To recap, I think film lends itself best to working in a purely visual manner. You have a strip of pictures that are actual analogs of what the camera saw, that you can basically edit without any equipment whatsoever, process in a bathtub if it suits your tastes, and string together with nothing more than a razor blade and some clear tape. If the kids getting into college now (those not much younger than myself) have trouble with this process because they've been breast-fed on video games and surfing the internet since they were four, all the MORE reason to teach the classic way to them, as it would be truly sad to give someone a film degree without them ever having cut a piece of film, or run one strip through a camera in their four years of coursework.

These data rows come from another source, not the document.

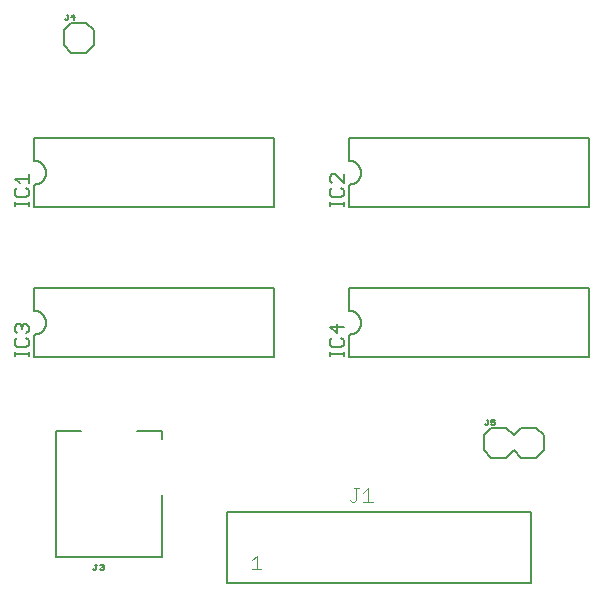
<source format=gbr>
G04 EAGLE Gerber X2 export*
%TF.Part,Single*%
%TF.FileFunction,Legend,Top,1*%
%TF.FilePolarity,Positive*%
%TF.GenerationSoftware,Autodesk,EAGLE,8.6.3*%
%TF.CreationDate,2018-02-26T22:29:53Z*%
G75*
%MOMM*%
%FSLAX34Y34*%
%LPD*%
%AMOC8*
5,1,8,0,0,1.08239X$1,22.5*%
G01*
%ADD10C,0.152400*%
%ADD11C,0.127000*%
%ADD12C,0.101600*%
%ADD13C,0.203200*%


D10*
X241300Y384810D02*
X38100Y384810D01*
X38100Y326390D02*
X241300Y326390D01*
X241300Y384810D01*
X38100Y384810D02*
X38100Y365760D01*
X38100Y345440D02*
X38100Y326390D01*
X38100Y345440D02*
X38347Y345443D01*
X38595Y345452D01*
X38842Y345467D01*
X39088Y345488D01*
X39334Y345515D01*
X39579Y345548D01*
X39824Y345587D01*
X40067Y345632D01*
X40309Y345683D01*
X40550Y345740D01*
X40789Y345802D01*
X41027Y345871D01*
X41263Y345945D01*
X41497Y346025D01*
X41729Y346110D01*
X41959Y346202D01*
X42187Y346298D01*
X42412Y346401D01*
X42635Y346508D01*
X42855Y346622D01*
X43072Y346740D01*
X43287Y346864D01*
X43498Y346993D01*
X43706Y347127D01*
X43911Y347266D01*
X44112Y347410D01*
X44310Y347558D01*
X44504Y347712D01*
X44694Y347870D01*
X44880Y348033D01*
X45062Y348200D01*
X45240Y348372D01*
X45414Y348548D01*
X45584Y348728D01*
X45749Y348913D01*
X45909Y349101D01*
X46065Y349293D01*
X46217Y349489D01*
X46363Y349688D01*
X46505Y349891D01*
X46641Y350098D01*
X46773Y350307D01*
X46899Y350520D01*
X47020Y350736D01*
X47136Y350954D01*
X47246Y351176D01*
X47351Y351400D01*
X47451Y351626D01*
X47545Y351855D01*
X47633Y352086D01*
X47716Y352320D01*
X47793Y352555D01*
X47864Y352792D01*
X47930Y353030D01*
X47989Y353270D01*
X48043Y353512D01*
X48091Y353755D01*
X48133Y353998D01*
X48169Y354243D01*
X48199Y354489D01*
X48223Y354735D01*
X48241Y354982D01*
X48253Y355229D01*
X48259Y355476D01*
X48259Y355724D01*
X48253Y355971D01*
X48241Y356218D01*
X48223Y356465D01*
X48199Y356711D01*
X48169Y356957D01*
X48133Y357202D01*
X48091Y357445D01*
X48043Y357688D01*
X47989Y357930D01*
X47930Y358170D01*
X47864Y358408D01*
X47793Y358645D01*
X47716Y358880D01*
X47633Y359114D01*
X47545Y359345D01*
X47451Y359574D01*
X47351Y359800D01*
X47246Y360024D01*
X47136Y360246D01*
X47020Y360464D01*
X46899Y360680D01*
X46773Y360893D01*
X46641Y361102D01*
X46505Y361309D01*
X46363Y361512D01*
X46217Y361711D01*
X46065Y361907D01*
X45909Y362099D01*
X45749Y362287D01*
X45584Y362472D01*
X45414Y362652D01*
X45240Y362828D01*
X45062Y363000D01*
X44880Y363167D01*
X44694Y363330D01*
X44504Y363488D01*
X44310Y363642D01*
X44112Y363790D01*
X43911Y363934D01*
X43706Y364073D01*
X43498Y364207D01*
X43287Y364336D01*
X43072Y364460D01*
X42855Y364578D01*
X42635Y364692D01*
X42412Y364799D01*
X42187Y364902D01*
X41959Y364998D01*
X41729Y365090D01*
X41497Y365175D01*
X41263Y365255D01*
X41027Y365329D01*
X40789Y365398D01*
X40550Y365460D01*
X40309Y365517D01*
X40067Y365568D01*
X39824Y365613D01*
X39579Y365652D01*
X39334Y365685D01*
X39088Y365712D01*
X38842Y365733D01*
X38595Y365748D01*
X38347Y365757D01*
X38100Y365760D01*
D11*
X33655Y330838D02*
X33655Y327025D01*
X33655Y328932D02*
X22215Y328932D01*
X22215Y330838D02*
X22215Y327025D01*
X22215Y340541D02*
X24122Y342447D01*
X22215Y340541D02*
X22215Y336728D01*
X24122Y334821D01*
X31748Y334821D01*
X33655Y336728D01*
X33655Y340541D01*
X31748Y342447D01*
X26029Y346515D02*
X22215Y350328D01*
X33655Y350328D01*
X33655Y346515D02*
X33655Y354141D01*
D10*
X304800Y384810D02*
X508000Y384810D01*
X508000Y326390D02*
X304800Y326390D01*
X508000Y326390D02*
X508000Y384810D01*
X304800Y384810D02*
X304800Y365760D01*
X304800Y345440D02*
X304800Y326390D01*
X304800Y345440D02*
X305047Y345443D01*
X305295Y345452D01*
X305542Y345467D01*
X305788Y345488D01*
X306034Y345515D01*
X306279Y345548D01*
X306524Y345587D01*
X306767Y345632D01*
X307009Y345683D01*
X307250Y345740D01*
X307489Y345802D01*
X307727Y345871D01*
X307963Y345945D01*
X308197Y346025D01*
X308429Y346110D01*
X308659Y346202D01*
X308887Y346298D01*
X309112Y346401D01*
X309335Y346508D01*
X309555Y346622D01*
X309772Y346740D01*
X309987Y346864D01*
X310198Y346993D01*
X310406Y347127D01*
X310611Y347266D01*
X310812Y347410D01*
X311010Y347558D01*
X311204Y347712D01*
X311394Y347870D01*
X311580Y348033D01*
X311762Y348200D01*
X311940Y348372D01*
X312114Y348548D01*
X312284Y348728D01*
X312449Y348913D01*
X312609Y349101D01*
X312765Y349293D01*
X312917Y349489D01*
X313063Y349688D01*
X313205Y349891D01*
X313341Y350098D01*
X313473Y350307D01*
X313599Y350520D01*
X313720Y350736D01*
X313836Y350954D01*
X313946Y351176D01*
X314051Y351400D01*
X314151Y351626D01*
X314245Y351855D01*
X314333Y352086D01*
X314416Y352320D01*
X314493Y352555D01*
X314564Y352792D01*
X314630Y353030D01*
X314689Y353270D01*
X314743Y353512D01*
X314791Y353755D01*
X314833Y353998D01*
X314869Y354243D01*
X314899Y354489D01*
X314923Y354735D01*
X314941Y354982D01*
X314953Y355229D01*
X314959Y355476D01*
X314959Y355724D01*
X314953Y355971D01*
X314941Y356218D01*
X314923Y356465D01*
X314899Y356711D01*
X314869Y356957D01*
X314833Y357202D01*
X314791Y357445D01*
X314743Y357688D01*
X314689Y357930D01*
X314630Y358170D01*
X314564Y358408D01*
X314493Y358645D01*
X314416Y358880D01*
X314333Y359114D01*
X314245Y359345D01*
X314151Y359574D01*
X314051Y359800D01*
X313946Y360024D01*
X313836Y360246D01*
X313720Y360464D01*
X313599Y360680D01*
X313473Y360893D01*
X313341Y361102D01*
X313205Y361309D01*
X313063Y361512D01*
X312917Y361711D01*
X312765Y361907D01*
X312609Y362099D01*
X312449Y362287D01*
X312284Y362472D01*
X312114Y362652D01*
X311940Y362828D01*
X311762Y363000D01*
X311580Y363167D01*
X311394Y363330D01*
X311204Y363488D01*
X311010Y363642D01*
X310812Y363790D01*
X310611Y363934D01*
X310406Y364073D01*
X310198Y364207D01*
X309987Y364336D01*
X309772Y364460D01*
X309555Y364578D01*
X309335Y364692D01*
X309112Y364799D01*
X308887Y364902D01*
X308659Y364998D01*
X308429Y365090D01*
X308197Y365175D01*
X307963Y365255D01*
X307727Y365329D01*
X307489Y365398D01*
X307250Y365460D01*
X307009Y365517D01*
X306767Y365568D01*
X306524Y365613D01*
X306279Y365652D01*
X306034Y365685D01*
X305788Y365712D01*
X305542Y365733D01*
X305295Y365748D01*
X305047Y365757D01*
X304800Y365760D01*
D11*
X300355Y330838D02*
X300355Y327025D01*
X300355Y328932D02*
X288915Y328932D01*
X288915Y330838D02*
X288915Y327025D01*
X288915Y340541D02*
X290822Y342447D01*
X288915Y340541D02*
X288915Y336728D01*
X290822Y334821D01*
X298448Y334821D01*
X300355Y336728D01*
X300355Y340541D01*
X298448Y342447D01*
X300355Y346515D02*
X300355Y354141D01*
X300355Y346515D02*
X292729Y354141D01*
X290822Y354141D01*
X288915Y352235D01*
X288915Y348422D01*
X290822Y346515D01*
D10*
X241300Y257810D02*
X38100Y257810D01*
X38100Y199390D02*
X241300Y199390D01*
X241300Y257810D01*
X38100Y257810D02*
X38100Y238760D01*
X38100Y218440D02*
X38100Y199390D01*
X38100Y218440D02*
X38347Y218443D01*
X38595Y218452D01*
X38842Y218467D01*
X39088Y218488D01*
X39334Y218515D01*
X39579Y218548D01*
X39824Y218587D01*
X40067Y218632D01*
X40309Y218683D01*
X40550Y218740D01*
X40789Y218802D01*
X41027Y218871D01*
X41263Y218945D01*
X41497Y219025D01*
X41729Y219110D01*
X41959Y219202D01*
X42187Y219298D01*
X42412Y219401D01*
X42635Y219508D01*
X42855Y219622D01*
X43072Y219740D01*
X43287Y219864D01*
X43498Y219993D01*
X43706Y220127D01*
X43911Y220266D01*
X44112Y220410D01*
X44310Y220558D01*
X44504Y220712D01*
X44694Y220870D01*
X44880Y221033D01*
X45062Y221200D01*
X45240Y221372D01*
X45414Y221548D01*
X45584Y221728D01*
X45749Y221913D01*
X45909Y222101D01*
X46065Y222293D01*
X46217Y222489D01*
X46363Y222688D01*
X46505Y222891D01*
X46641Y223098D01*
X46773Y223307D01*
X46899Y223520D01*
X47020Y223736D01*
X47136Y223954D01*
X47246Y224176D01*
X47351Y224400D01*
X47451Y224626D01*
X47545Y224855D01*
X47633Y225086D01*
X47716Y225320D01*
X47793Y225555D01*
X47864Y225792D01*
X47930Y226030D01*
X47989Y226270D01*
X48043Y226512D01*
X48091Y226755D01*
X48133Y226998D01*
X48169Y227243D01*
X48199Y227489D01*
X48223Y227735D01*
X48241Y227982D01*
X48253Y228229D01*
X48259Y228476D01*
X48259Y228724D01*
X48253Y228971D01*
X48241Y229218D01*
X48223Y229465D01*
X48199Y229711D01*
X48169Y229957D01*
X48133Y230202D01*
X48091Y230445D01*
X48043Y230688D01*
X47989Y230930D01*
X47930Y231170D01*
X47864Y231408D01*
X47793Y231645D01*
X47716Y231880D01*
X47633Y232114D01*
X47545Y232345D01*
X47451Y232574D01*
X47351Y232800D01*
X47246Y233024D01*
X47136Y233246D01*
X47020Y233464D01*
X46899Y233680D01*
X46773Y233893D01*
X46641Y234102D01*
X46505Y234309D01*
X46363Y234512D01*
X46217Y234711D01*
X46065Y234907D01*
X45909Y235099D01*
X45749Y235287D01*
X45584Y235472D01*
X45414Y235652D01*
X45240Y235828D01*
X45062Y236000D01*
X44880Y236167D01*
X44694Y236330D01*
X44504Y236488D01*
X44310Y236642D01*
X44112Y236790D01*
X43911Y236934D01*
X43706Y237073D01*
X43498Y237207D01*
X43287Y237336D01*
X43072Y237460D01*
X42855Y237578D01*
X42635Y237692D01*
X42412Y237799D01*
X42187Y237902D01*
X41959Y237998D01*
X41729Y238090D01*
X41497Y238175D01*
X41263Y238255D01*
X41027Y238329D01*
X40789Y238398D01*
X40550Y238460D01*
X40309Y238517D01*
X40067Y238568D01*
X39824Y238613D01*
X39579Y238652D01*
X39334Y238685D01*
X39088Y238712D01*
X38842Y238733D01*
X38595Y238748D01*
X38347Y238757D01*
X38100Y238760D01*
D11*
X33655Y203838D02*
X33655Y200025D01*
X33655Y201932D02*
X22215Y201932D01*
X22215Y203838D02*
X22215Y200025D01*
X22215Y213541D02*
X24122Y215447D01*
X22215Y213541D02*
X22215Y209728D01*
X24122Y207821D01*
X31748Y207821D01*
X33655Y209728D01*
X33655Y213541D01*
X31748Y215447D01*
X24122Y219515D02*
X22215Y221422D01*
X22215Y225235D01*
X24122Y227141D01*
X26029Y227141D01*
X27935Y225235D01*
X27935Y223328D01*
X27935Y225235D02*
X29842Y227141D01*
X31748Y227141D01*
X33655Y225235D01*
X33655Y221422D01*
X31748Y219515D01*
D10*
X304800Y257810D02*
X508000Y257810D01*
X508000Y199390D02*
X304800Y199390D01*
X508000Y199390D02*
X508000Y257810D01*
X304800Y257810D02*
X304800Y238760D01*
X304800Y218440D02*
X304800Y199390D01*
X304800Y218440D02*
X305047Y218443D01*
X305295Y218452D01*
X305542Y218467D01*
X305788Y218488D01*
X306034Y218515D01*
X306279Y218548D01*
X306524Y218587D01*
X306767Y218632D01*
X307009Y218683D01*
X307250Y218740D01*
X307489Y218802D01*
X307727Y218871D01*
X307963Y218945D01*
X308197Y219025D01*
X308429Y219110D01*
X308659Y219202D01*
X308887Y219298D01*
X309112Y219401D01*
X309335Y219508D01*
X309555Y219622D01*
X309772Y219740D01*
X309987Y219864D01*
X310198Y219993D01*
X310406Y220127D01*
X310611Y220266D01*
X310812Y220410D01*
X311010Y220558D01*
X311204Y220712D01*
X311394Y220870D01*
X311580Y221033D01*
X311762Y221200D01*
X311940Y221372D01*
X312114Y221548D01*
X312284Y221728D01*
X312449Y221913D01*
X312609Y222101D01*
X312765Y222293D01*
X312917Y222489D01*
X313063Y222688D01*
X313205Y222891D01*
X313341Y223098D01*
X313473Y223307D01*
X313599Y223520D01*
X313720Y223736D01*
X313836Y223954D01*
X313946Y224176D01*
X314051Y224400D01*
X314151Y224626D01*
X314245Y224855D01*
X314333Y225086D01*
X314416Y225320D01*
X314493Y225555D01*
X314564Y225792D01*
X314630Y226030D01*
X314689Y226270D01*
X314743Y226512D01*
X314791Y226755D01*
X314833Y226998D01*
X314869Y227243D01*
X314899Y227489D01*
X314923Y227735D01*
X314941Y227982D01*
X314953Y228229D01*
X314959Y228476D01*
X314959Y228724D01*
X314953Y228971D01*
X314941Y229218D01*
X314923Y229465D01*
X314899Y229711D01*
X314869Y229957D01*
X314833Y230202D01*
X314791Y230445D01*
X314743Y230688D01*
X314689Y230930D01*
X314630Y231170D01*
X314564Y231408D01*
X314493Y231645D01*
X314416Y231880D01*
X314333Y232114D01*
X314245Y232345D01*
X314151Y232574D01*
X314051Y232800D01*
X313946Y233024D01*
X313836Y233246D01*
X313720Y233464D01*
X313599Y233680D01*
X313473Y233893D01*
X313341Y234102D01*
X313205Y234309D01*
X313063Y234512D01*
X312917Y234711D01*
X312765Y234907D01*
X312609Y235099D01*
X312449Y235287D01*
X312284Y235472D01*
X312114Y235652D01*
X311940Y235828D01*
X311762Y236000D01*
X311580Y236167D01*
X311394Y236330D01*
X311204Y236488D01*
X311010Y236642D01*
X310812Y236790D01*
X310611Y236934D01*
X310406Y237073D01*
X310198Y237207D01*
X309987Y237336D01*
X309772Y237460D01*
X309555Y237578D01*
X309335Y237692D01*
X309112Y237799D01*
X308887Y237902D01*
X308659Y237998D01*
X308429Y238090D01*
X308197Y238175D01*
X307963Y238255D01*
X307727Y238329D01*
X307489Y238398D01*
X307250Y238460D01*
X307009Y238517D01*
X306767Y238568D01*
X306524Y238613D01*
X306279Y238652D01*
X306034Y238685D01*
X305788Y238712D01*
X305542Y238733D01*
X305295Y238748D01*
X305047Y238757D01*
X304800Y238760D01*
D11*
X300355Y203838D02*
X300355Y200025D01*
X300355Y201932D02*
X288915Y201932D01*
X288915Y203838D02*
X288915Y200025D01*
X288915Y213541D02*
X290822Y215447D01*
X288915Y213541D02*
X288915Y209728D01*
X290822Y207821D01*
X298448Y207821D01*
X300355Y209728D01*
X300355Y213541D01*
X298448Y215447D01*
X300355Y225235D02*
X288915Y225235D01*
X294635Y219515D01*
X294635Y227141D01*
X201350Y68100D02*
X459050Y68100D01*
X459050Y8100D01*
X201350Y8100D01*
X201350Y68100D01*
D12*
X305308Y78657D02*
X307257Y76708D01*
X309206Y76708D01*
X311155Y78657D01*
X311155Y88402D01*
X309206Y88402D02*
X313104Y88402D01*
X317002Y84504D02*
X320900Y88402D01*
X320900Y76708D01*
X317002Y76708D02*
X324798Y76708D01*
X226656Y31252D02*
X222758Y27354D01*
X226656Y31252D02*
X226656Y19558D01*
X222758Y19558D02*
X230554Y19558D01*
D13*
X146600Y137000D02*
X125600Y137000D01*
X146600Y83000D02*
X146600Y30000D01*
X146600Y130000D02*
X146600Y137000D01*
X56600Y137000D02*
X56600Y30000D01*
X56600Y137000D02*
X77600Y137000D01*
X56600Y30000D02*
X146600Y30000D01*
D11*
X89324Y18923D02*
X88519Y19728D01*
X89324Y18923D02*
X90129Y18923D01*
X90934Y19728D01*
X90934Y23753D01*
X90129Y23753D02*
X91739Y23753D01*
X94132Y22948D02*
X94937Y23753D01*
X96547Y23753D01*
X97352Y22948D01*
X97352Y22143D01*
X96547Y21338D01*
X95742Y21338D01*
X96547Y21338D02*
X97352Y20533D01*
X97352Y19728D01*
X96547Y18923D01*
X94937Y18923D01*
X94132Y19728D01*
D13*
X88900Y476250D02*
X82550Y482600D01*
X69850Y482600D01*
X63500Y476250D01*
X63500Y463550D01*
X69850Y457200D01*
X82550Y457200D01*
X88900Y463550D01*
X88900Y476250D01*
D11*
X64940Y484505D02*
X64135Y485310D01*
X64940Y484505D02*
X65745Y484505D01*
X66550Y485310D01*
X66550Y489335D01*
X65745Y489335D02*
X67355Y489335D01*
X72163Y489335D02*
X72163Y484505D01*
X69748Y486920D02*
X72163Y489335D01*
X72968Y486920D02*
X69748Y486920D01*
D13*
X425450Y139700D02*
X438150Y139700D01*
X444500Y133350D01*
X444500Y120650D02*
X438150Y114300D01*
X444500Y133350D02*
X450850Y139700D01*
X463550Y139700D01*
X469900Y133350D01*
X469900Y120650D02*
X463550Y114300D01*
X450850Y114300D01*
X444500Y120650D01*
X419100Y120650D02*
X419100Y133350D01*
X425450Y139700D01*
X419100Y120650D02*
X425450Y114300D01*
X438150Y114300D01*
X469900Y120650D02*
X469900Y133350D01*
D11*
X420540Y141605D02*
X419735Y142410D01*
X420540Y141605D02*
X421345Y141605D01*
X422150Y142410D01*
X422150Y146435D01*
X421345Y146435D02*
X422955Y146435D01*
X425348Y146435D02*
X428568Y146435D01*
X425348Y146435D02*
X425348Y144020D01*
X426958Y144825D01*
X427763Y144825D01*
X428568Y144020D01*
X428568Y142410D01*
X427763Y141605D01*
X426153Y141605D01*
X425348Y142410D01*
M02*

</source>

You don't see Physicists brushing off classical mechanics, even though it is "technically obsolete" due to quantum theory and the wave-particle duality of matter that is now accepted.

 

Film is and probably always will be the most basic of visual media, and I think it teaches the most valuable lesson of all in filmmaking:

 

"It isn't the camera or effects that makes the movie good or bad, it is the craftsmanship of the cinematographer, actors, and director."

 

Or schools and the disgruntled film-majors that never made it in the industry can go on making excuses for themselves about why they didn't make it "stock is too expensive, technology is too primitive, editing and shooting film were too hard". They're still pretty pathetic excuses, no matter what new "liberating medium" may come along to make filmmaking democratic.